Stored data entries
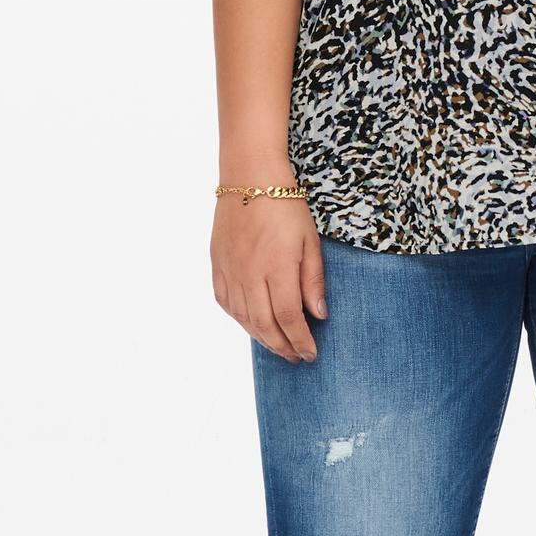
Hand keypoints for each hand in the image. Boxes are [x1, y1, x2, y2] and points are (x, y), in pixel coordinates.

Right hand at [212, 195, 327, 361]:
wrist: (249, 177)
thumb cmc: (285, 205)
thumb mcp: (310, 241)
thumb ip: (313, 280)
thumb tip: (318, 315)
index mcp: (276, 267)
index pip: (288, 318)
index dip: (300, 340)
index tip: (310, 353)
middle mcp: (249, 274)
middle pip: (264, 325)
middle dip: (283, 347)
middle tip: (297, 357)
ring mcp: (230, 271)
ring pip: (243, 318)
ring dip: (262, 338)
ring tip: (279, 345)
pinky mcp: (217, 265)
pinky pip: (226, 303)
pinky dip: (240, 319)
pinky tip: (253, 324)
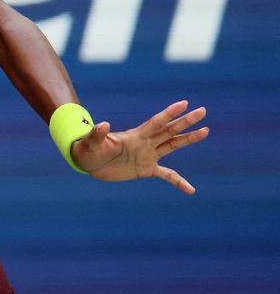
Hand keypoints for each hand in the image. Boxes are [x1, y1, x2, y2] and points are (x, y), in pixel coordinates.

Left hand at [70, 100, 208, 193]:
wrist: (88, 163)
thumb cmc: (87, 150)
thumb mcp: (91, 142)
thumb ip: (97, 134)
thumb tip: (103, 124)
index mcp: (134, 135)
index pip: (156, 122)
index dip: (169, 113)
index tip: (184, 103)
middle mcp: (144, 143)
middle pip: (169, 130)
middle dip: (186, 121)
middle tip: (203, 110)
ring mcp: (147, 155)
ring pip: (172, 145)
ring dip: (189, 139)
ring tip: (206, 131)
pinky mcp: (145, 169)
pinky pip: (167, 175)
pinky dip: (179, 181)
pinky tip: (191, 190)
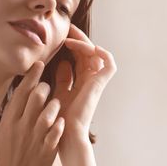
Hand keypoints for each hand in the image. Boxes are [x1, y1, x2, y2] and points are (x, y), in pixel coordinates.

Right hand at [0, 61, 64, 165]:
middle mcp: (21, 127)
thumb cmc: (11, 153)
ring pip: (48, 113)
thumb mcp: (5, 130)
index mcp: (10, 121)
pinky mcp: (46, 151)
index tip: (39, 63)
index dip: (32, 76)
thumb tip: (22, 89)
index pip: (21, 92)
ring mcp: (34, 139)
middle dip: (44, 88)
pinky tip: (61, 121)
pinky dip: (59, 125)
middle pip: (35, 98)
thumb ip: (14, 111)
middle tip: (47, 87)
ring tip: (56, 104)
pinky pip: (55, 133)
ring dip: (54, 105)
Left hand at [52, 23, 116, 150]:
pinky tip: (89, 47)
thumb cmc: (58, 121)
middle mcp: (90, 82)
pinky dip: (104, 53)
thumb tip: (62, 63)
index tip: (60, 35)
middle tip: (67, 28)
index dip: (72, 45)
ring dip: (85, 43)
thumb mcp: (57, 94)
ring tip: (70, 37)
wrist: (64, 136)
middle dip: (79, 39)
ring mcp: (95, 83)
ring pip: (97, 55)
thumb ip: (61, 80)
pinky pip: (109, 65)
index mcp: (80, 83)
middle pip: (89, 53)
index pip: (79, 58)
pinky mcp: (98, 85)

__Aim of the exercise__. With every picture removed, give the entries above again exactly.

__Answer for the task__.
Hand keypoints for each hand in the image. Boxes are [x1, y1, x2, y2] and points are (x, y), in pixel coordinates.

Right hand at [212, 195, 327, 361]:
wrist: (249, 177)
thumb cmc: (285, 205)
thumb mcp: (310, 241)
thumb ip: (313, 280)
thumb tip: (318, 315)
index mcp: (276, 267)
index pip: (288, 318)
index dip: (300, 340)
index tip: (310, 353)
middle mcp: (249, 274)
middle pip: (264, 325)
middle dip: (283, 347)
middle tip: (297, 357)
ring mcp: (230, 271)
ring pip: (243, 318)
ring dip: (262, 338)
ring tip: (279, 345)
pinky mcp: (217, 265)
pinky pip: (226, 303)
pinky dip: (240, 319)
pinky tip: (253, 324)
Hand keypoints for each hand in the image. Boxes are [x1, y1, x2, y2] and points are (x, y), in pixel coordinates.

Left hand at [70, 100, 208, 193]:
wrist: (88, 163)
thumb cmc: (87, 150)
thumb mcp: (91, 142)
thumb ip: (97, 134)
thumb tip: (103, 124)
index mcp: (134, 135)
index pip: (156, 122)
index dip: (169, 113)
index tip: (184, 103)
middle mcp: (144, 143)
middle pip: (169, 130)
middle dip: (186, 121)
middle tip: (203, 110)
ring mcp: (147, 155)
ring pip: (172, 145)
ring dip: (189, 139)
ring tip: (206, 131)
pinky mcp: (145, 169)
pinky pip: (167, 175)
pinky dip: (179, 181)
pinky tip: (191, 190)
Hand keypoints for each hand in the image. Boxes are [x1, y1, x2, y2] and points are (x, y), in pixel coordinates.

Right hand at [0, 61, 64, 165]:
middle mcp: (21, 127)
thumb cmc: (11, 153)
ring pip: (48, 113)
thumb mcp: (5, 130)
index mcp: (10, 121)
pinky mcp: (46, 151)
index tip: (39, 63)
index dip: (32, 76)
thumb tip: (22, 89)
index pip: (21, 92)
ring mcp: (34, 139)
middle dip: (44, 88)
pinky tip: (61, 121)
pinky dip: (59, 125)
middle pip: (35, 98)
thumb ip: (14, 111)
middle tip: (47, 87)
ring tip: (56, 104)
pinky pip: (55, 133)
ring dip: (54, 105)
Left hand at [52, 23, 116, 150]:
pinky tip: (89, 47)
thumb cmc: (58, 121)
middle mcp: (90, 82)
pinky dip: (104, 53)
thumb tip: (62, 63)
index tip: (60, 35)
middle tip: (67, 28)
index dip: (72, 45)
ring dip: (85, 43)
thumb mcp: (57, 94)
ring tip: (70, 37)
wrist: (64, 136)
middle dip: (79, 39)
ring mcp: (95, 83)
ring pip: (97, 55)
thumb ip: (61, 80)
pinky pip: (109, 65)
index mcp: (80, 83)
middle pip: (89, 53)
index pip: (79, 58)
pinky mcp: (98, 85)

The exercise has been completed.